Vaccine Options by Age and Health Status

The CDC recommends flu vaccination for everyone 6 months and older. The type of vaccine you’ll be offered depends primarily on your age.

Most adults between 18 and 64 receive a standard-dose injectable vaccine. If you prefer to skip the needle, the nasal spray vaccine is available for healthy people ages 2 through 49. It uses a weakened live virus rather than an inactivated one, which means certain groups should avoid it: children under 2, adults 50 and older, pregnant women, people with weakened immune systems, and young children (ages 2 through 4) with asthma or recent wheezing. People with cochlear implants or those who’ve recently taken flu antiviral medications are also ineligible.

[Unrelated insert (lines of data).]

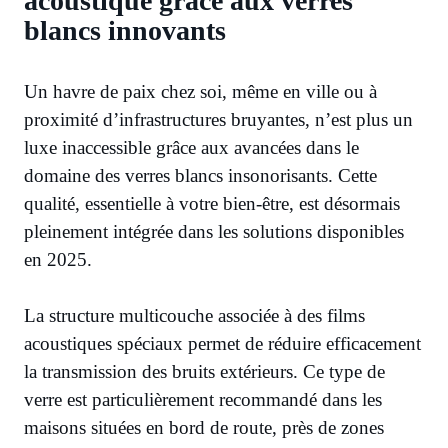
acoustique grâce aux verres
blancs innovants
Un havre de paix chez soi, même en ville ou à
proximité d’infrastructures bruyantes, n’est plus un
luxe inaccessible grâce aux avancées dans le
domaine des verres blancs insonorisants. Cette
qualité, essentielle à votre bien-être, est désormais
pleinement intégrée dans les solutions disponibles
en 2025.
La structure multicouche associée à des films
acoustiques spéciaux permet de réduire efficacement
la transmission des bruits extérieurs. Ce type de
verre est particulièrement recommandé dans les
maisons situées en bord de route, près de zones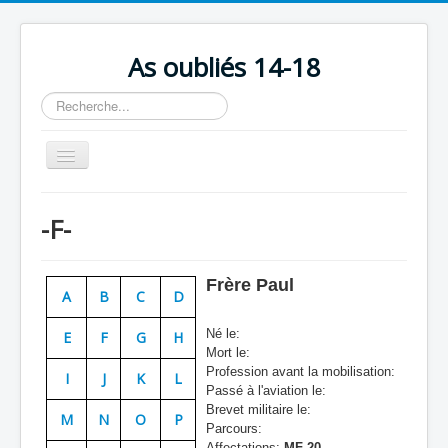
As oubliés 14-18
Rechercher
Basculer
la
navigation
Accueil
-F-
Chronologie
Escadrilles
Frère Paul
A
B
C
D
Organisation
Né le:
E
F
G
H
Avions
Mort le:
Profession avant la mobilisation:
Personnels
I
J
K
L
Passé à l'aviation le:
Formation
Brevet militaire le:
M
N
O
P
Parcours:
Doctrines
Affectations:
MF 20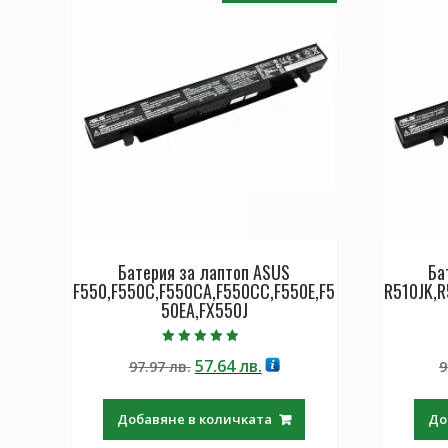
Батерия за лаптоп ASUS
Ба
F550,F550C,F550CA,F550CC,F550E,F5
R510JK,R
50EA,FX550J
Оценено с
Original
Текущата
57.64
лв.
97.97
лв.
9
4.50
от 5
price
цена
was:
е:
Добавяне в количката
До
97.97 лв..
57.64 лв..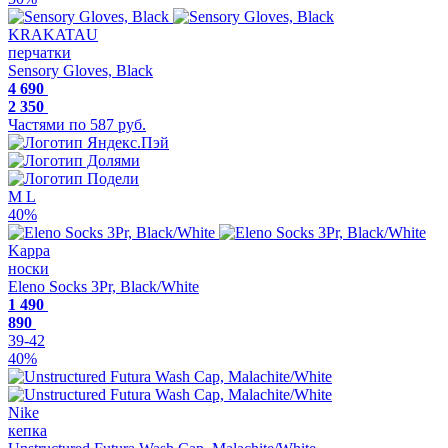
KRAKATAU
перчатки
Sensory Gloves, Black
4 690
2 350
Частями по 587 руб.
M
L
40%
Kappa
носки
Eleno Socks 3Pr, Black/White
1 490
890
39-42
40%
Nike
кепка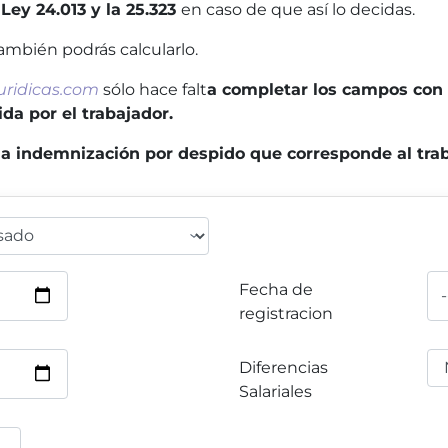
a
Ley 24.013 y la 25.323
en caso de que así lo decidas.
ambién podrás calcularlo.
uridicas.com
sólo hace falt
a completar los campos con l
da por el trabajador.
la indemnización por despido que corresponde al trab
Fecha de
registracion
Diferencias
Salariales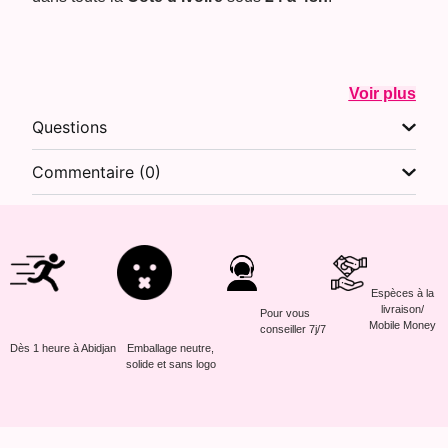
Voir plus
Questions
Commentaire (0)
Espèces à la
livraison/
Pour vous
Mobile Money
conseiller 7j/7
Dès 1 heure à Abidjan
Emballage neutre,
solide et sans logo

For adults 65 and older, the CDC preferentially recommends enhanced vaccines over standard-dose shots. These include high-dose formulas, recombinant vaccines, and adjuvanted vaccines, all designed to provoke a stronger immune response in older immune systems. Studies suggest these options are potentially more effective in this age group. If none of these enhanced vaccines are available, a standard-dose shot is still far better than skipping vaccination entirely.

Egg Allergies Are No Longer a Barrier

If you’ve avoided flu shots because of an egg allergy, the guidance has changed. Starting with the 2023-2024 season, the CDC dropped all additional safety precautions for egg-allergic individuals. You can now receive any flu vaccine, egg-based or not, that’s appropriate for your age and health. No special observation period, no requirement for a specific vaccine type, regardless of how severe your previous egg reaction was.

When to Get Vaccinated

The CDC recommends getting your flu shot ideally by the end of October. Flu season typically peaks between December and February, and your body needs about two weeks after vaccination to build full protection. That said, getting vaccinated later in the fall or even into winter still provides meaningful benefit. Flu activity can continue through March or April, so a late shot is better than none.

How Well This Year’s Vaccine Works

Flu vaccine effectiveness varies every season depending on how well the chosen strains match what actually circulates. Early data from the 2025 southern hemisphere season (which uses a similar vaccine composition and serves as a preview for the northern hemisphere) showed the vaccine reduced flu-related outpatient visits by about 50% and hospitalizations by roughly the same margin. Protection against the predominant H1N1 strain specifically was around 42% for preventing hospitalization.

Those numbers break down differently by group. Young children and people with chronic health conditions saw hospitalization protection above 50%, while adults 65 and older had somewhat lower effectiveness at about 38%. These figures are consistent with what flu vaccines typically deliver. A 50% reduction in your odds of needing medical care is substantial, particularly for a virus that hospitalizes hundreds of thousands of Americans each year. Even when the vaccine doesn’t prevent infection entirely, vaccinated people who do catch the flu tend to have milder and shorter illnesses.